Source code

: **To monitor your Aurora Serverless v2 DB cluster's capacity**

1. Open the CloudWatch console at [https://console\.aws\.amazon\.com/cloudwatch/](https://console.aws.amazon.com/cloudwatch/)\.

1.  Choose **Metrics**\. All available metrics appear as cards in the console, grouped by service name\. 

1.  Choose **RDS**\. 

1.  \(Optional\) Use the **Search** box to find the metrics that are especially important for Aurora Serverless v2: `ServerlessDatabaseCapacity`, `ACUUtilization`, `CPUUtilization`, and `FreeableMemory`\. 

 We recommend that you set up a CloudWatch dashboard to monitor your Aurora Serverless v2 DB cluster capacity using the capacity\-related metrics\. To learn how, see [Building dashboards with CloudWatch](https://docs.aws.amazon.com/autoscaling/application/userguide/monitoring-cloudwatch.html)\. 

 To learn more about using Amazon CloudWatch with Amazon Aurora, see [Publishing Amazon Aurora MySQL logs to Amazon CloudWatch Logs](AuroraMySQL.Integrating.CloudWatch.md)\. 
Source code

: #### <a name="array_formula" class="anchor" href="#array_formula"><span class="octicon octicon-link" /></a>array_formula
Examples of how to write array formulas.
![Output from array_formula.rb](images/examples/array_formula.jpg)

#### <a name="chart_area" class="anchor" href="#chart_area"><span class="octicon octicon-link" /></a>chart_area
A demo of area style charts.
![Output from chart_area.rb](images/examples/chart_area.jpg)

◆ ◆ ◆ ◆ ◆ ◆ ◆

**Exercise objective**
Count the lines above that contain the string "anchor", with case counting, and reply with the number alone.

**Solution**
2